As I bumped along on the bus earlier this week, I overheard an interesting conversation between two African American women.
It went something like this:
Woman 1:”Girl, I really hope we get into school X.”
Woman 2: “I know right, that would be great. I’ve called and everything but…I don’t know.”
For the hyper competitive DC area, the convo about getting into schools isn’t unusual. Here’s the thing though…
The school they were hoping that their kids can get waivers to attend is the very school my neighbor, who is white and childless, had just warned me about in a hushed voice:
“Oh, you don’t want to send your kid there. It’s a bad school,” she said as we stood at the bus stop and shivered in the predawn chill.
She’s not the only one. A number of my middle and upper middle class neighbors and acquaintances of varied hues have warned us about the caliber of this school.
By some strange fluke of zoning, our choice of suburban neighborhood public elementary schools includes one with higher scores that is less diverse and one with slightly lower scores that is more diverse.
Lots of folks have urged us (read: warned us) to consider the former.
And yet, clearly the two women on the bus knew a different narrative about this school.
So what gives? Why the two different takes?
Those who pooh-pooh the school cite test scores, or rather the blanket score given on such sites as schooldigger.com and greatschools.org.
Here’s what I know as a former education reporter: numbers don’t tell the whole story.
So I poked around.
First of all, Maryland schools already rank among some of the highest in the nation. The state’s assessment is considered rigorous (for the uninitiated, each state has its own assessment and some are more challenging than others…but that’s another post).
For those looking for a better snapshot of performance (at least the kind a test can measure…which is NOT the full picture of a school), I suggest going to your district or state’s department of education and breaking scores down by such groups as gender and race. Look at trends over the past three years. You want to see upward momentum.
Looking at the “scores”, the school folks cautioned us against for 1st-5th actually has test scores comparable to the best public elementary schools over in neighboring DC…the same schools in predominantly white and affluent neighborhoods people break their necks to get into every year.

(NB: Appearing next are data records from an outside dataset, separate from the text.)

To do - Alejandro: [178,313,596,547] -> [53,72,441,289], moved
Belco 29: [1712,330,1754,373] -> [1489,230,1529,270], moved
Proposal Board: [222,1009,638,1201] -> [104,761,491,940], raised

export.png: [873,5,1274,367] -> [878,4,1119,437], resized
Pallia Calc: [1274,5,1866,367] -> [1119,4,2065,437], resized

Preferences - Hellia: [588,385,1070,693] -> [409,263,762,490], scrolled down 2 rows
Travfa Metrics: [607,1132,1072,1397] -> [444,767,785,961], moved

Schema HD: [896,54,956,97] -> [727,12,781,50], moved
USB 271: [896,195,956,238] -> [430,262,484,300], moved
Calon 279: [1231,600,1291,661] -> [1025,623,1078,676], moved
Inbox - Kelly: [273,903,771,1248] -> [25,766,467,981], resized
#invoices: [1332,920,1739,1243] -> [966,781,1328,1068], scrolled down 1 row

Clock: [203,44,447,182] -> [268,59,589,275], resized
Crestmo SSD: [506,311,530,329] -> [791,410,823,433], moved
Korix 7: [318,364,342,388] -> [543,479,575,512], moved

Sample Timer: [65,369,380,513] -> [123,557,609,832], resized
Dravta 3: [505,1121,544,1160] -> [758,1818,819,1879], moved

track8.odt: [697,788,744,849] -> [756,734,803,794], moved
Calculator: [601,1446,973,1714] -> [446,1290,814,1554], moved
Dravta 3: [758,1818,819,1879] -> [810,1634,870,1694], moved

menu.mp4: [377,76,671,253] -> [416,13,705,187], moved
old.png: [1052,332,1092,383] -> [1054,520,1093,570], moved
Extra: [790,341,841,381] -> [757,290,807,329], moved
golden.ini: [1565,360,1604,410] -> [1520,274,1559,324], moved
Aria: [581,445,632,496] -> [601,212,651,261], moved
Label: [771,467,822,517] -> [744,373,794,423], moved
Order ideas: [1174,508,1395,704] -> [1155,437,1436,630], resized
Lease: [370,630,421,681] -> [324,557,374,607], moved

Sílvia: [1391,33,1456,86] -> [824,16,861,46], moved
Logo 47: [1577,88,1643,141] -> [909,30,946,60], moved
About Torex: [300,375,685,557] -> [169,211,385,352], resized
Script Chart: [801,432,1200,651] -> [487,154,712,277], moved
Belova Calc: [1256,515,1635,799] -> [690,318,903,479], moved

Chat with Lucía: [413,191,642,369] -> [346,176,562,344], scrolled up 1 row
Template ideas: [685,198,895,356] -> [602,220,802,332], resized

Furthermore, when you disaggregate the numbers, minority children at our diverse neighborhood school fare better in reading and math than kids at the highly sought after DC schools.
It turns out that black and brown kids at the “choice” school are actually slipping in achievement. The “choice” school did not meet achievement goals last year for African American, special needs, kids who speak another primary language, or kids on free or reduced lunch. So that means that black and brown parents who rely simply on word of mouth rather than checking the facts out for themselves are sending their kids to a school that, while it looks good when given a cursory glance, actually fails kids who look like them.
Meanwhile, the school we were warned against–the one that has a high black and Latino population–has moved those kids forward at a good and steady clip.The class sizes are also much smaller and the money spent per student is much higher at the diverse school.
So what’s up? Why the bit of whispered caution?
The diverse neighborhood school has a high percentage of children who hail from the neighboring apartment communities and are on free and reduced lunch. More than a dozen different languages are spoken at the school. Many of the teachers are African American and Latino.
To this I say: we should embrace diversity in all forms.
I’ve spoken with PTA parents and teachers at this school and found them quite knowledgeable and involved. I’ve visited the school (which is also my voting polling site) on numerous occasions and found the environment warm and caring. The other “choice” school is lovely as well, but has fewer teachers of color and a less racially and socioeconomically diverse student body.
As I’ve written about in another post, we want to make sure our children are in environments that reflect ethnic and socioeconomic diversity. We believe strongly that this type of upbringing will help them grow up to be more confident and compassionate people.
We have a while yet to decide on an elementary school, but, for those weighing their options, I recommend taking a similar look behind the numbers.
What you learn just might surprise you.